Selected extract:
____________________

Layland v Ontario (Minister of Consumer and Commercial Relations) was a 1993 case brought towards the Ontario Divisional Court (Superior Court) after a same-sex couple was denied a marriage license at Ottawa City Hall.  The two applicants sued the Ontario Minister responsible for the issuing of marriage licenses and the federal government on the grounds that the acknowledged common law prohibition of same-sex couples from marriage violated their rights under the Charter at section 15 which prohibits discrimination based on "sex".1

In a 2-1 decision, judges of the Ontario Divisional Court dismissed the application for an order requiring the issue of a marriage licence, ruling "that under the common law of Canada applicable to Ontario a valid marriage can take place only between a man and a woman."

In the 2002 decision of the same Divisional Court, one judge referenced this previous decision, arguing it wasn't persuasive and was non-binding on the Court:

[116] In Layland, the court described the position of the province and the Attorney General of Canada as follows at p. 224:

The respondent Minister opposes the application on the ground that the applicants lack the capacity at common law to marry one another for the reason given by the City Clerk's Office.  The Minister takes no position on the alleged Charter violation, because capacity to marry is a matter within the exclusive legislative authority of the Parliament of Canada under Class 26 of s. 91 of the Constitution Act, 1867.  The Attorney General of Canada (the "Attorney General") opposes the application on the ground that the concept of marriage at common law is limited to persons of opposite sex and denies that such limitation violates s. 15 of the Charter.

____________________

Images with pose keypoints

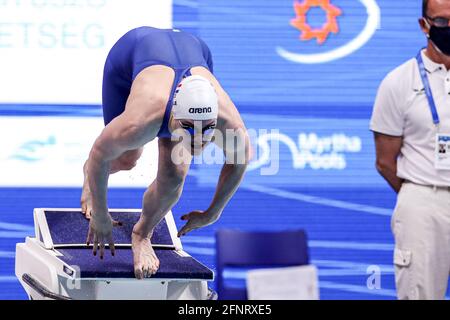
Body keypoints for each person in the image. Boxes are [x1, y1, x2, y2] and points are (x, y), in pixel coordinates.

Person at [81, 26, 250, 279]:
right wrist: (102, 215)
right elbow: (99, 154)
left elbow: (238, 163)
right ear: (173, 117)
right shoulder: (140, 120)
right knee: (126, 159)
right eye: (188, 131)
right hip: (130, 55)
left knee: (174, 176)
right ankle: (88, 177)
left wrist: (212, 212)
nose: (197, 142)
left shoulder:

____________________

Tasks for this exercise:
1 - In the Layland case text, what was the split in the Ontario Divisional Court's decision?
2 - Write the next part of the Layland case text, picking up after its last sentence.
The records have no connection to the Layland case text.

Written responses:
1 - It was a 2-1 decision.

2 -
The majority ruled that "persons of the same sex do not have the capacity to marry one another".
With respect, the decisions to which I have referred assumed, without analysis, that the inability of persons of the same sex to marry was a question of capacity.  The decisions are not binding on this court and, with respect, I do not find them persuasive. In my opinion, the fact that persons of the same sex may not legally marry is not a question of capacity.  Rather the inability of same-sex couples to marry results from the fact that, by its legal nature, marriage is a relationship which only persons of opposite sex may formalize.  The requirement that parties to a legal marriage be of opposite sex goes to the core of the relationship and has nothing to do with capacity."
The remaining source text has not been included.